(RECORDS TO USE Opens)
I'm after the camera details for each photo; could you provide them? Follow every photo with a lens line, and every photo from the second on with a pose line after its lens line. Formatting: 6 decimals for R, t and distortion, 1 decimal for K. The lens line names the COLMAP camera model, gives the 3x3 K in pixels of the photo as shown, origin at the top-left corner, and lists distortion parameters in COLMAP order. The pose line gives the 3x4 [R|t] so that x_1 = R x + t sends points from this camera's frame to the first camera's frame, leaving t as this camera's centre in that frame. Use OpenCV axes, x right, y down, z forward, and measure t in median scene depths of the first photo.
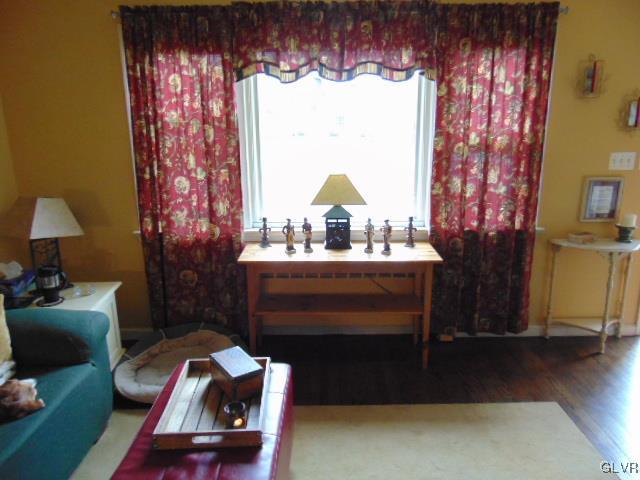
lens RADIAL K [[477.3, 0, 320.0], [0, 477.3, 240.0], [0, 0, 1]] dist [-0.036950, 0.076844]
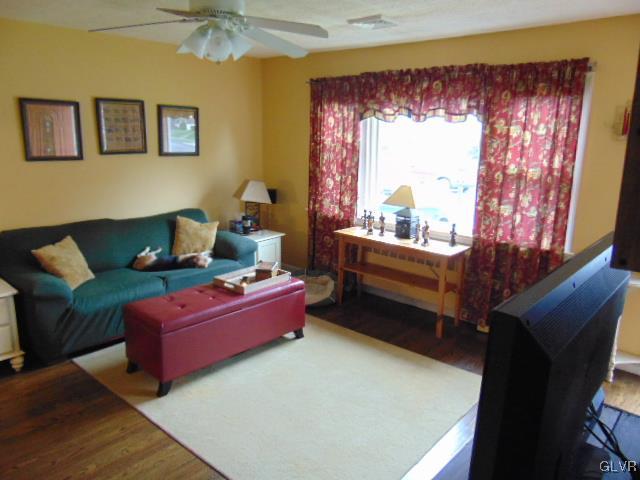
lens RADIAL K [[477.3, 0, 320.0], [0, 477.3, 240.0], [0, 0, 1]] dist [-0.036950, 0.076844]
pose [[0.742808, 0.173671, -0.646587, 0.805838], [-0.189619, 0.980798, 0.045602, 0.006553], [0.642091, 0.088732, 0.761476, -0.251379]]
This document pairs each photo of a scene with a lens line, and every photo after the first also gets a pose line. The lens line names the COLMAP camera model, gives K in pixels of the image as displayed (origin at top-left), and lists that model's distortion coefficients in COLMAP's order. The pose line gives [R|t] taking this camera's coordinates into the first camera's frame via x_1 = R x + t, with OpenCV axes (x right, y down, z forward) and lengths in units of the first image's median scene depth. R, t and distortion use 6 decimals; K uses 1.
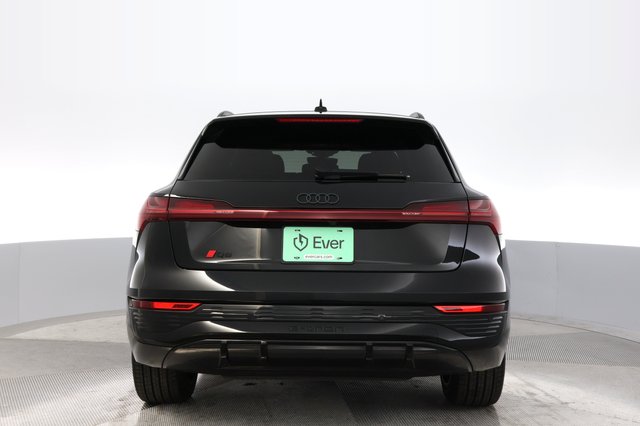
lens RADIAL K [[539.0, 0, 320.0], [0, 539.0, 213.0], [0, 0, 1]] dist [-0.004854, -0.001277]
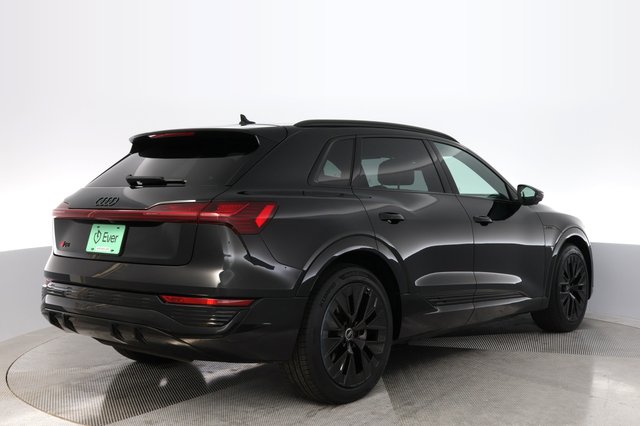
lens RADIAL K [[539.0, 0, 320.0], [0, 539.0, 213.0], [0, 0, 1]] dist [-0.004854, -0.001277]
pose [[0.958540, 0.026874, -0.283689, 0.714050], [-0.031621, 0.999426, -0.012166, 0.000224], [0.283199, 0.020632, 0.958839, -0.016349]]
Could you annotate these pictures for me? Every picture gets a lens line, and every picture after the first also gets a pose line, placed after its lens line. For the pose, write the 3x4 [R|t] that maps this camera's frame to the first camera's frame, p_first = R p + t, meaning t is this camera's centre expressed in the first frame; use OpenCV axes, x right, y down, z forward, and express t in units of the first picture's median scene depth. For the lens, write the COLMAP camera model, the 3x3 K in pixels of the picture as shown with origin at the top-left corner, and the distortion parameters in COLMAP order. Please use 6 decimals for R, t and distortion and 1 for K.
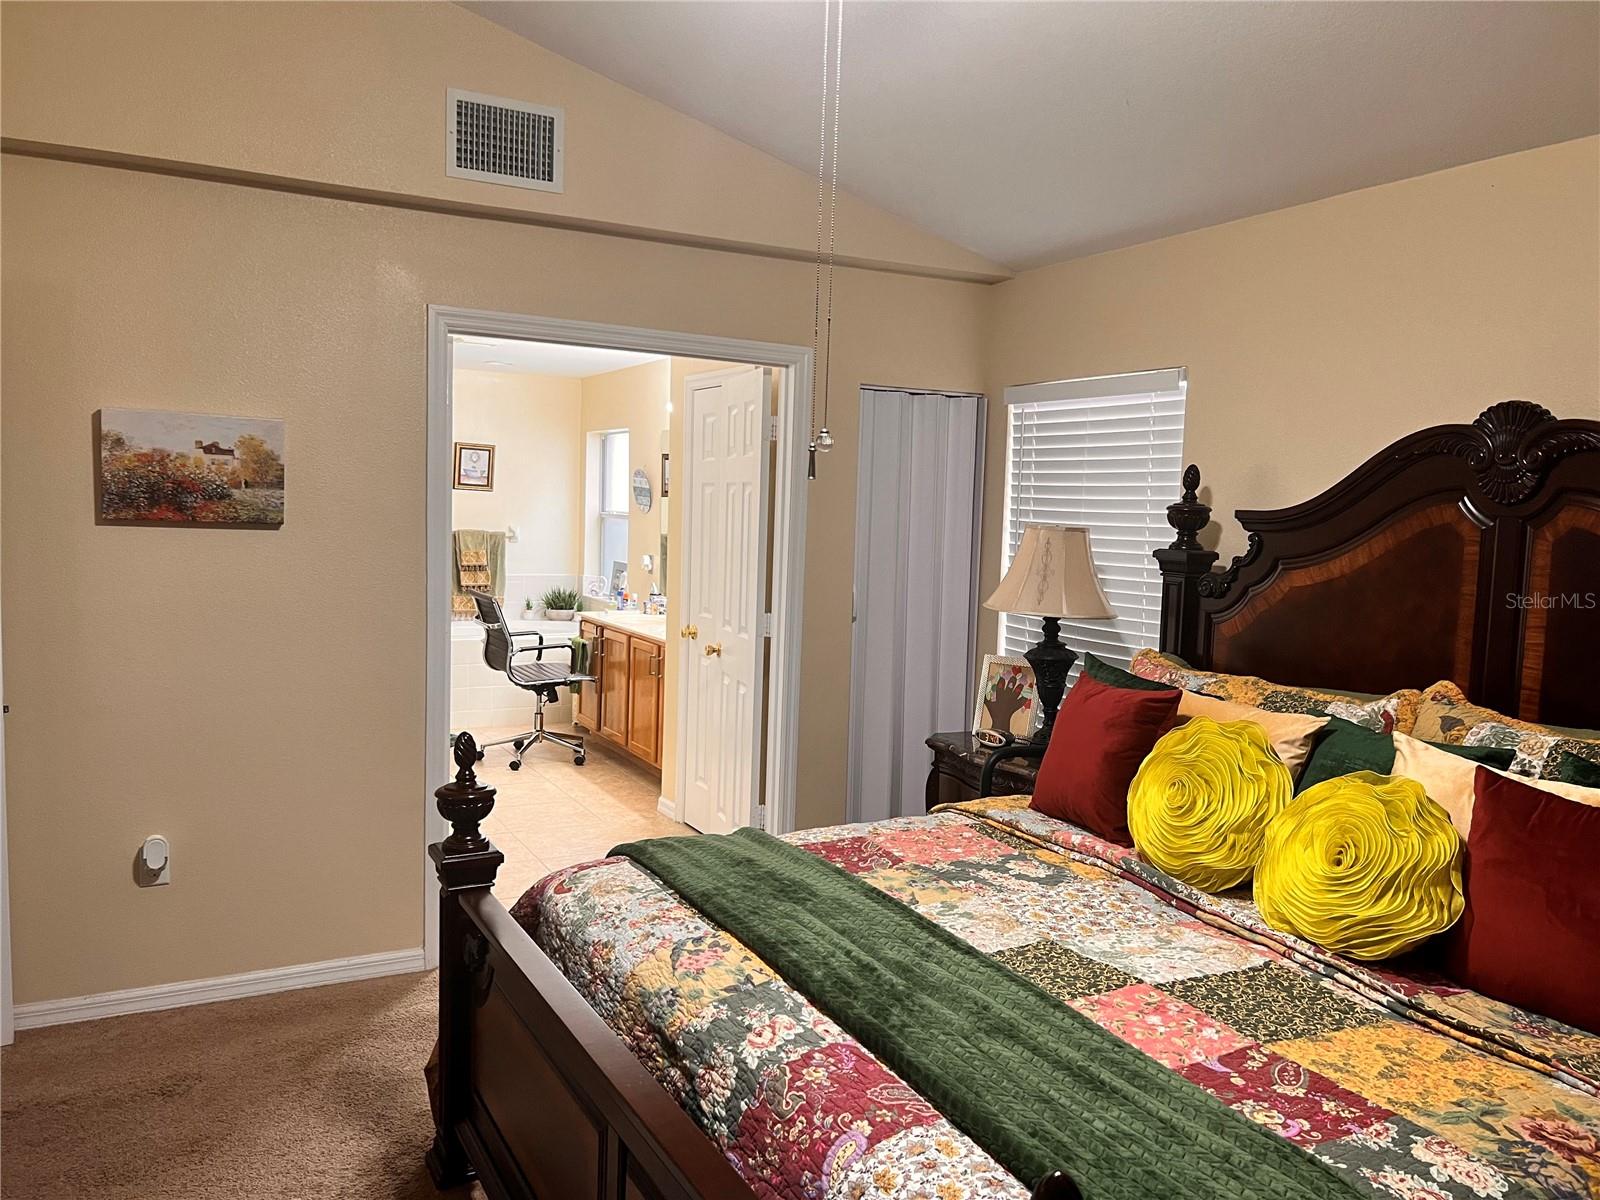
lens RADIAL K [[1205.7, 0, 817.2], [0, 1205.7, 596.2], [0, 0, 1]] dist [0.058523, -0.056954]
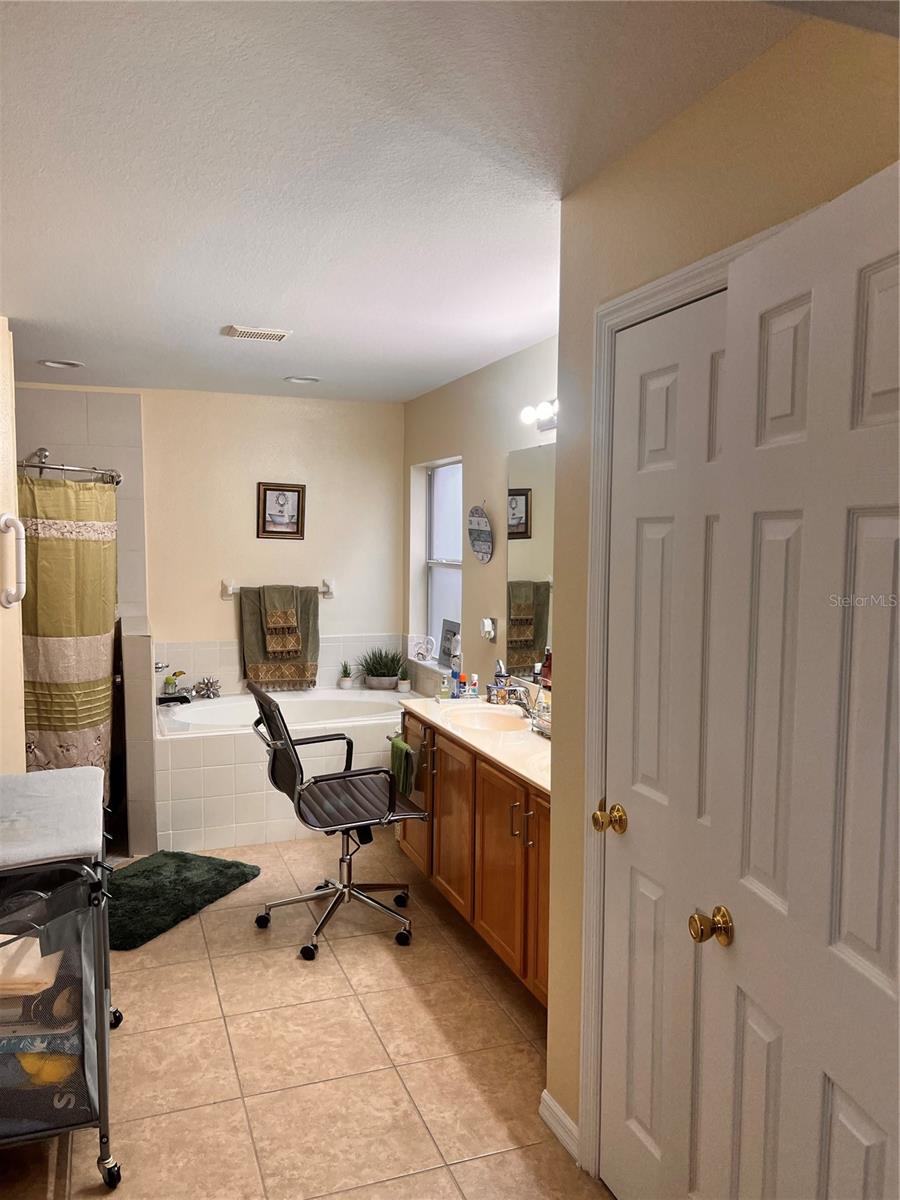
lens RADIAL K [[904.3, 0, 444.8], [0, 904.3, 606.5], [0, 0, 1]] dist [0.058523, -0.056954]
pose [[0.987764, -0.013134, -0.155401, -0.082925], [0.012639, 0.999911, -0.004172, -0.041310], [0.155442, 0.002157, 0.987843, 0.450464]]
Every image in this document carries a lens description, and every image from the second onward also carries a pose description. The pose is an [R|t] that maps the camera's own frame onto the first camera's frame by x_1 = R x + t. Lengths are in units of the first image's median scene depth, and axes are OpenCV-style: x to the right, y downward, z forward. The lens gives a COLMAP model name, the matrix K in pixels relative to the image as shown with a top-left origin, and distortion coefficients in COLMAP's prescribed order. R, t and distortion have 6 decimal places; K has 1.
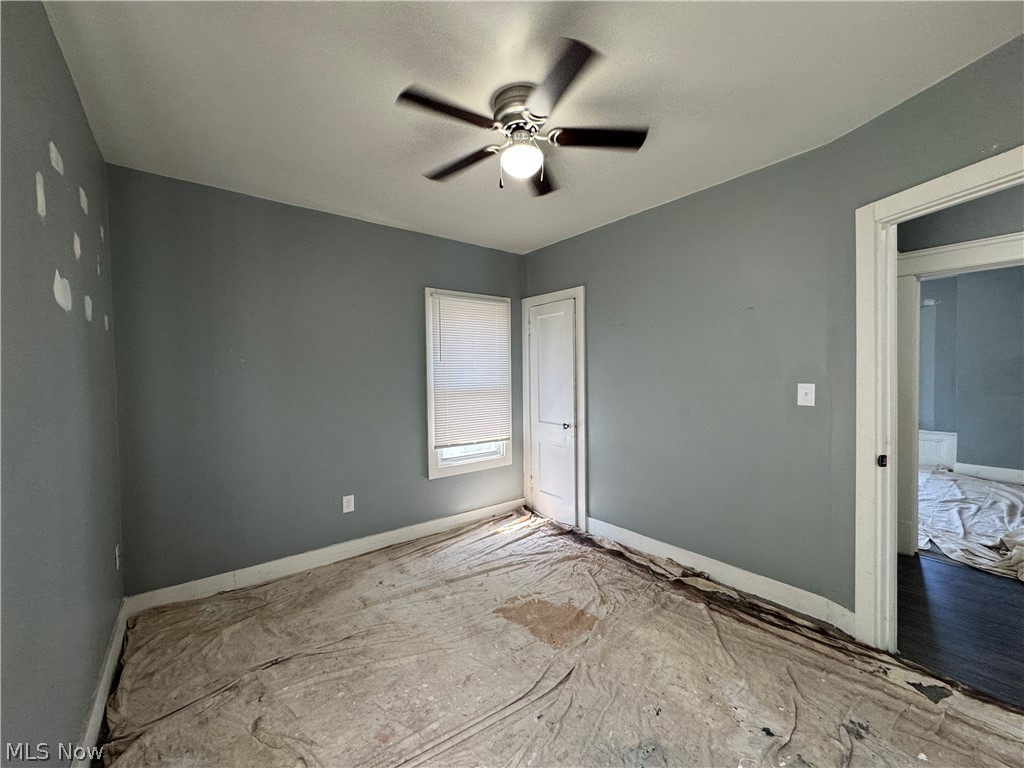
lens RADIAL K [[409.5, 0, 510.5], [0, 409.5, 382.6], [0, 0, 1]] dist [-0.002506, 0.000054]
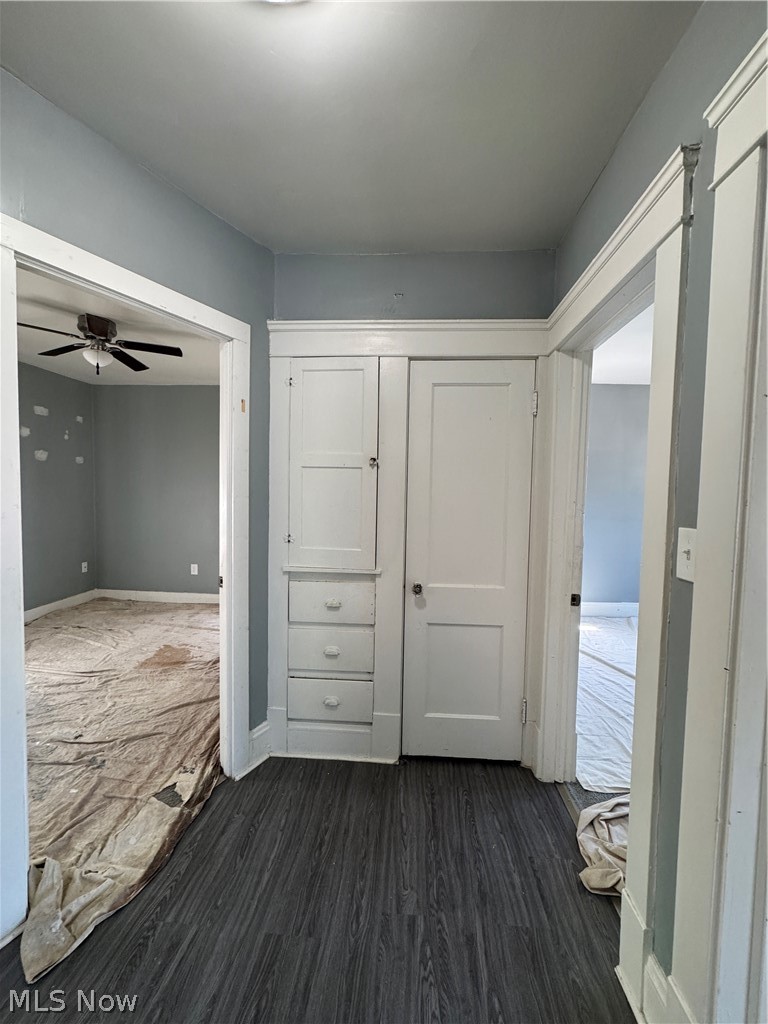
lens RADIAL K [[409.5, 0, 384.0], [0, 409.5, 512.0], [0, 0, 1]] dist [-0.002506, 0.000054]
pose [[0.735407, 0.063528, -0.674641, 1.500482], [-0.045532, 0.997978, 0.044341, -0.033715], [0.676094, -0.001891, 0.736813, 0.423915]]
(RECORDS TO USE Closes)
• WHAT YOU SHOULD DO
Which lines of the records above contain the word "have"? Show each such line in full, treating uppercase and lowercase as different.

• ANSWER SPACE
Every image in this document carries a lens description, and every image from the second onward also carries a pose description. The pose is an [R|t] that maps the camera's own frame onto the first camera's frame by x_1 = R x + t. Lengths are in units of the first image's median scene depth, and axes are OpenCV-style: x to the right, y downward, z forward. The lens gives a COLMAP model name, the matrix K in pixels relative to the image as shown with a top-left origin, and distortion coefficients in COLMAP's prescribed order. R, t and distortion have 6 decimal places; K has 1.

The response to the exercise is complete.